Open hoechenberger opened 10 months ago
thank you for opening this. I think the docstring is confusing but technically not wrong:
None (default) will pick all channels
does imply that bad channels will be included. but the following sentence is the one that I think creates a misleading impression:
Note that channels in info['bads'] will be included if their names or indices are explicitly provided.
This is meant to say "if you're passing an explicit list of indices or strings to picks
, then note that we don't automatically exclude channels in .info['bads']
in that case" or in other words: "warning, you might accidentally overrule .info['bads']
if you're not careful about which channel names/indices you pass in to picks
"
That is definitely a mouthful and not easy to get from the docstring as it is currently written. So yes, we should try to make it less confusing / ambiguous.

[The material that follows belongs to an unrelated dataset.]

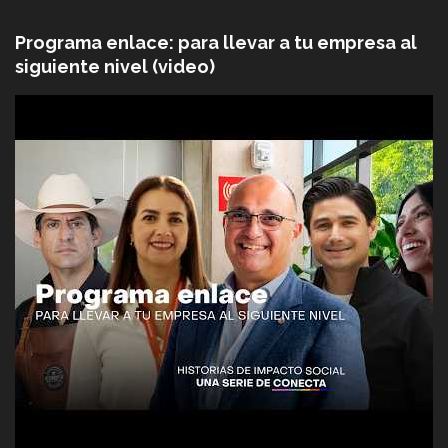
Programa enlace: para llevar a tu empresa al
siguiente nivel (video)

But it also brings up for me a larger issue: as you know the default value of picks=None
gets interpreted differently in different parts of the codebase --- sometimes None
means "good data channels", sometimes "good and bad data channels", sometimes "good channels", and sometimes "good and bad channels" (AKA all channels). Also I think there are flavors like "good data channels except not ref-meg".
I think it would be a big improvement to both the user and developer experiences if the default in all of these cases was a string representing the flavor: i.e., in funcs/methods where we want the default to be "good data" channels, the default should be something like picks="good data"
instead of picks=None
. I.e., if you had seen that the default were picks="all data"
, and known from the docstring (or linked glossary entry?) how to interpret that, i.e., that "all" means "good and bad", then I think this also would have reduced the likelihood of confusion/mistake.
I think it would be a big improvement to both the user and developer experiences if the default in all of these cases was a string representing the flavor
+1 on getting rid of picks=None
in favor of something like picks="data"
. But another option that I expect will be easier to implement and work with existing parts of our code and use cases would be to use the pair of picks
and exclude
to achive "all data" for example as:
picks="data", exclude=()
and "good data" as:
picks="data", exclude="bads"
In other words, we can split up the bad inclusion/exclusion using the exclude
kwarg instead of packing it into picks
as "good data"
. exclude=None
or exclude="bads"
is already used a bunch of places in the codebase:
$ git grep "exclude=\"bads\"" mne | wc -l
170
$ git grep "exclude=None" mne | wc -l
23
IIRC this is what we did recently with the Spectrum-including-bads PRs. Getting these uses to work nicely / as expected with picks="all data"
when we already have exclude
later in the signature I expect to be a lot messier than 1) adding exclude=...
where we currently don't have it and 2) avoiding picks=None
everywhere (replaced by explicit picks=<str>, exclude=None | "bads
use).
... the other advantage of spltting in this way is things like picks="eeg", exclude=...
can work and we don't have to implement stuff like "good eeg"
and "all eeg"
etc.
+1 for @larsoner's proposal, on the assumption that we actually have an exclude
param in all the relevant places (I think we do but haven't checked). And even if not, it feels cleaner to just add exclude
where it's missing (in addition to changing the pick default to "all"
or "data"
) rather than adding handling for a bunch of new strings like "good data" to picks
I'm also +1 for tackling this with picks
and exclude
. Regarding the initial comment, I think we actually used to exclude all bads when picks=None
. When did this change?
I think we actually used to exclude all bads when picks=None. When did this change?
At least from a few years back when we added picks=<str>
support I think it could mean "all channels", "all good channels", "all data channels", or "all good data channels" and which one it meant varied from function to function.
I like @larsoner's proposal
@drammock .get_data() unfortunately doesn't have an exclude
parameter
on the assumption that we actually have an exclude param in all the relevant places (I think we do but haven't checked). And even if not, it feels cleaner to just add exclude where it's missing
.get_data() unfortunately doesn't have an exclude parameter
Indeed there are probably a number of places we'll want to add it. It should be easy enough to add them as we eradicate picks=None
-- we're going to be modifying those signatures anyway so it's easy to check for exclude
at the same time.
Proposed documentation enhancement
Currently, the doctoring for the
picks
parameter of.get_data()
reads:See e.g. https://mne.tools/dev/generated/mne.Epochs.html#mne.Epochs.get_data
I always assumed that bad channels are not included by default (
None
), as I didn't provide their names or indices. But that doesn't seem to be the case.The doctoring should be updated to explicitly state that by default, bads will be included.
This also suggests that we should take a look at our tutorials that make use of
.get_data()
and update them to passpicks="data"
or similar.We may also need to take a look at the decoding steps of MNE-BIDS-Pipeline, which use
.get_data()
, too.Edit: In most (all?) tutorials we run
inst.pick(..., exclude="bads")
, which avoids the issue mentioned above.